The classification of polymers is based on their formation or polymerization

To be seen from the formation or polymerization consists of;

Addition Polymers

This addition type polymer is a polymer formed by repeated addition of a monomer molecule. In addition to the formation of polymers there is no elimination or by-products such as water or alcohol. Addition polymers always have the same empirical formula as the monomers.

The same example is the ethene monomer (CH 2 = CH 2 ) which then polymerizes into polyethene – (CH 2 -CH 2 ) n-.

Condensation Polymers

Condensation polymers are polymers formed through a combination of monomers followed by the elimination of small molecules or produce byproducts such as water, alcohol, and others. An example of a condensation polymer is Nylon-66 where water molecules are released.

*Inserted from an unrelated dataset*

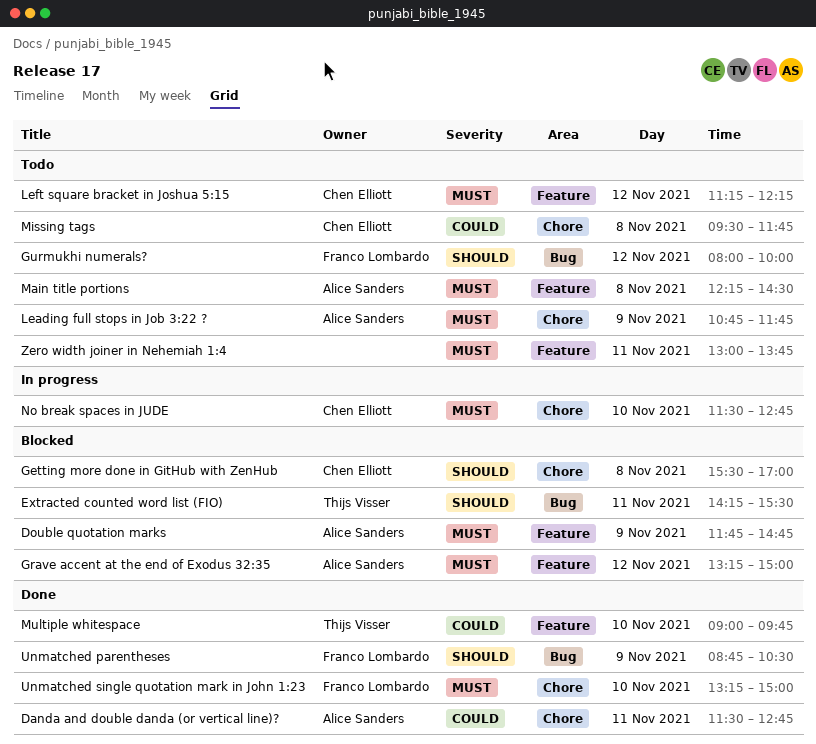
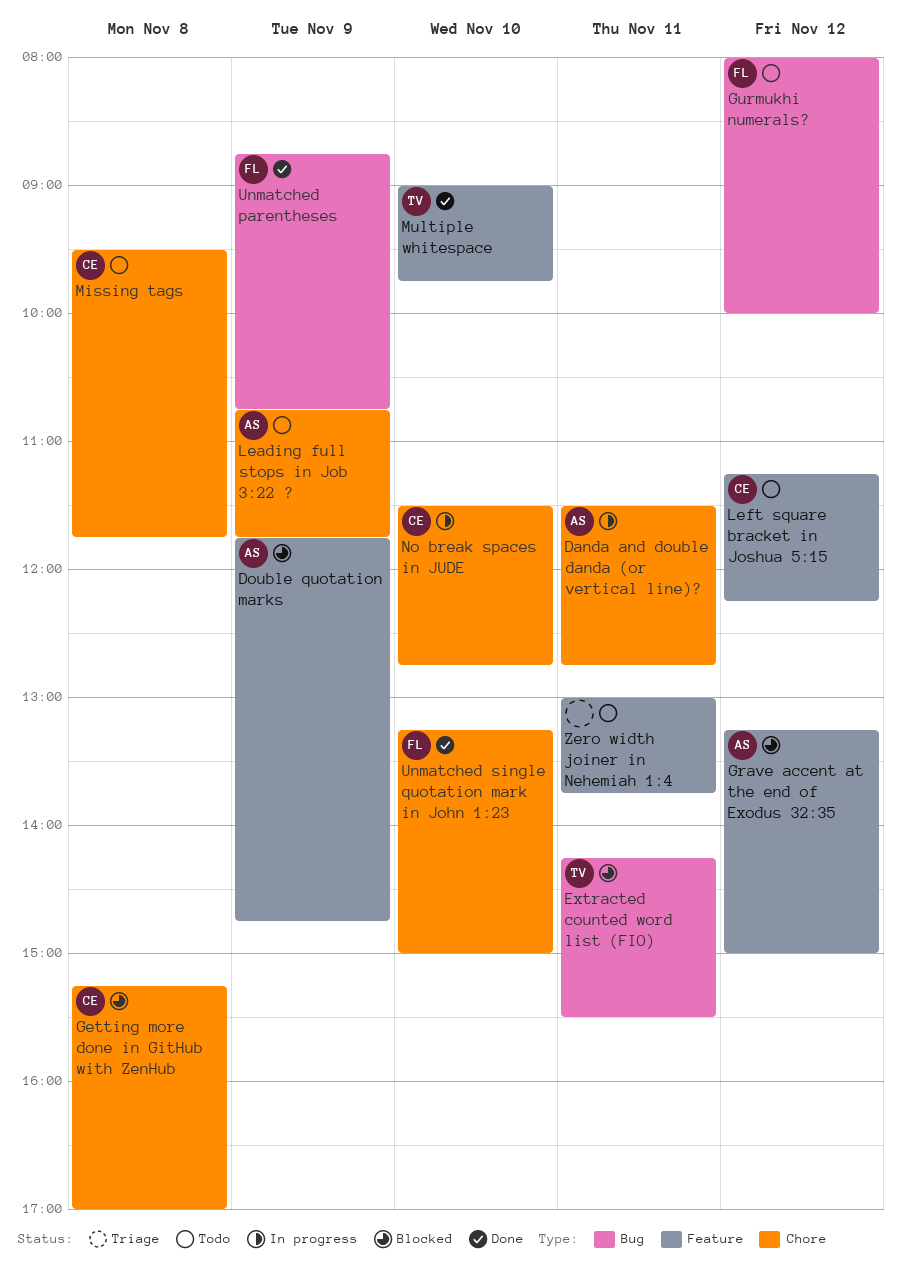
Danda and double danda (or vertical line)?, status: Done -> In progress
Getting more done in GitHub with ZenHub, begins: 15:30 -> 15:15
Main title portions: present -> none
Unmatched parentheses, ends: 10:30 -> 10:45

The classification of polymers based on their properties

For its own nature polymers are divided into various forms, including the following;

Thermoplastic Polymers

Thermoplastic polymers are long chain polymers which when heated will soften or melt and re-harden when cooled. This type of polymer has thermoplast properties due to intermolecular forces namely Van der Waal forces that hold the polymer chains together.

Thermoplastic polymers also do not contain crosslinks so that they can be melted or have a low melting point. Examples of thermoplastic polymers are polyethylene, polystyrene, PVC, and others.

Thermoset Polymers

Thermoset polymers are the opposite of thermoplastic polymers which in thermoset polymers when heated will not soften or melt because of their relatively high boiling points.

In this type of polymer can have a high melting point because of the crosslinking between monomers in one polymer chain so that the bond will be very strong and become heat resistant. Examples of thermoset polymers are Teflon, Bakelite, and others.


In addition to the two types of polymers above there are also elastomers which are solid polymers with high elasticity properties such as rubber. High elasticity polymers can be stretched easily with less force. Elastomers are elastic because the intermolecular forces are relatively weak making it possible to stretch, but when released they return to their original shape.